LUC #56: How to Approach Scaling Your Database

Plus, how the most prominent Git branching strategies work, HTTPS workflow explained, and how do you decide which database type

This week’s issue brings you:


A big thank you to our partner Postman who keeps this newsletter free to the reader.

Did you know Postman just released a package library feature that enables reusable scripts (i.e., change once, use everywhere)? Significantly faster development. Check it out.

How to Approach Scaling Your Database

If your application is experiencing load problems, it's time to bring out the champagne! Your app's growing pains are actually a sign of its success.

As the user base expands, so do the demands on your system. You may notice database queries become sluggish, network requests time out, and user interfaces start to lag.

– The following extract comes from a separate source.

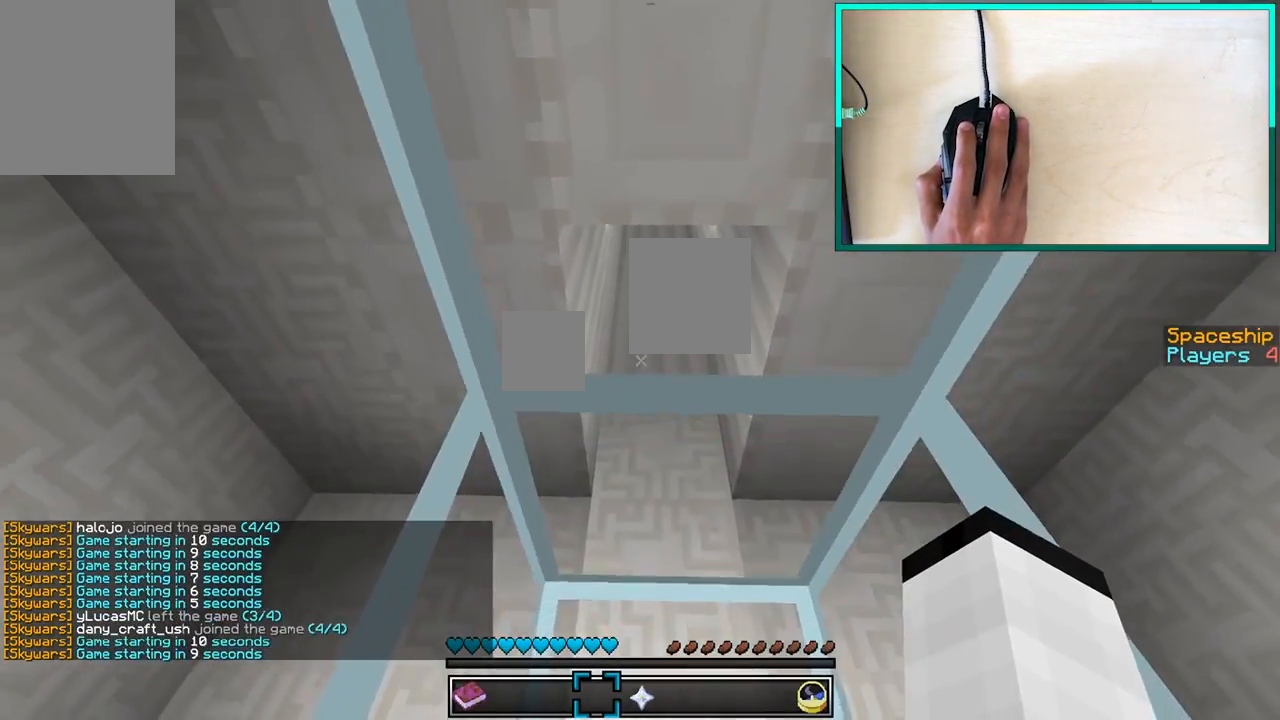
{"keys": [], "mouse": [], "events": [[33, "w", "up"], [150, "s", "down"], [300, "s", "up"], [350, "w", "down"], [467, "w", "up"]]}
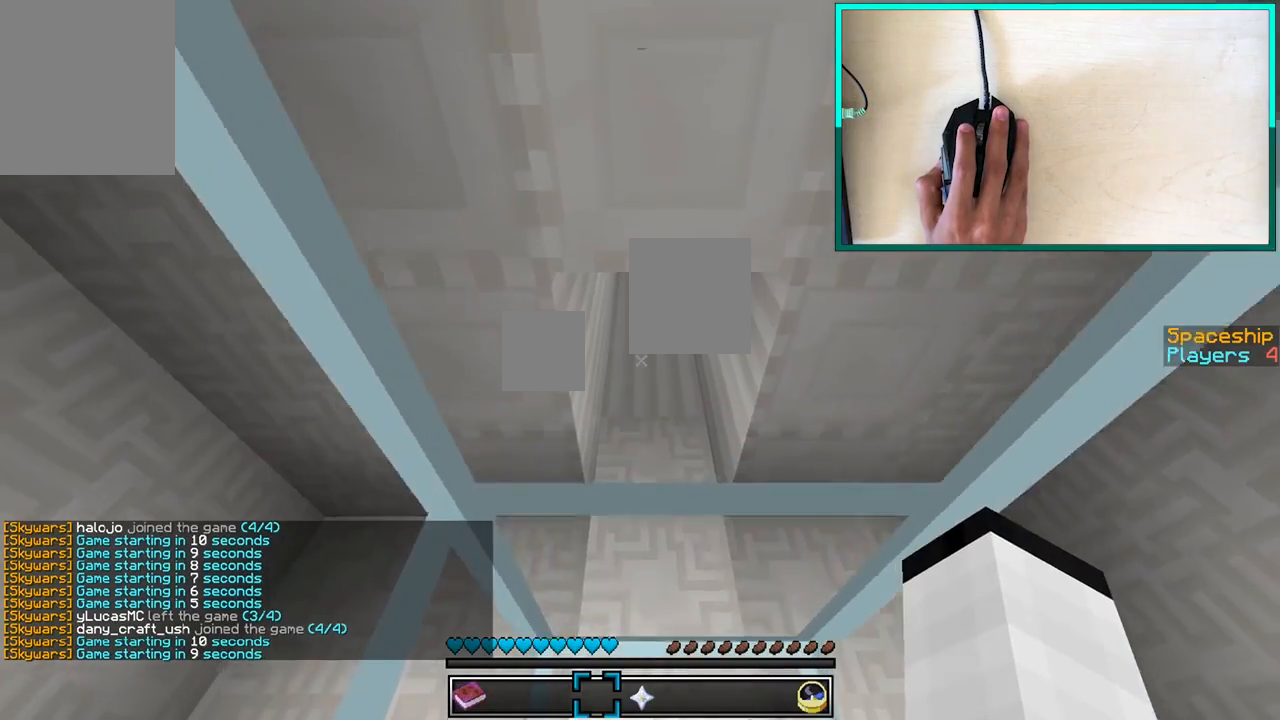
{"keys": [], "mouse": [], "events": [[67, "s", "down"], [117, "s", "up"], [217, "w", "down"], [267, "w", "up"], [383, "s", "down"], [433, "s", "up"]]}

These signs indicate that it's time to scale your infrastructure to keep up with demand.

Today we’ll be honing in on how to approach scaling your database. Let’s jump in.

The Cost of Scaling

Before you start you start diving into implementing scaling solutions, an important principle should be kept in mind.

You shouldn’t implement premature optimizations or attempt to scale your app before it’s actually needed.

Implementing scaling solutions introduces complexities, including:

  • New features take longer to develop

  • The system becomes more complex with more pieces and variables involved

  • Code can be more difficult to test

  • Finding and resolving bugs becomes harder

You should only accept these trade-offs if your app is reaching capacity. Keep the system simple, don’t introduce scaling complexities unless it’s warranted.

Finding Bottlenecks Using Metrics

To scale effectively, first, identify your bottlenecks.

Time to check your resource monitoring system or create one if you haven’t already.

If you’re running on any of the leading IaaS providers, such as AWS and Azure, there are already application performance management tools available out of the box.

Analyze and observe resource usage. Pinpoint what’s holding your app back. Look for spikes or flat tops in your monitoring tools, indicating that a resource is overwhelmed.

If performance issues aren't immediately apparent, but your app seems to be running slow, try sprinkling logs in heavily used operations to check for slow-loading resources.

This analysis will guide your scaling strategy, ensuring you address the right problems.

Scaling an App From a Birdseye View

Now that we’ve got a good sense of what/where the problems/bottlenecks are, we can start implementing solutions to address these issues.

Remember, simplicity is key, we want to avoid introducing unnecessary complexities.

The high-level goal of scaling solutions is to have the stack do less work for the application’s most common requests or effectively distribute across multiple resources the workload that can’t be eliminated.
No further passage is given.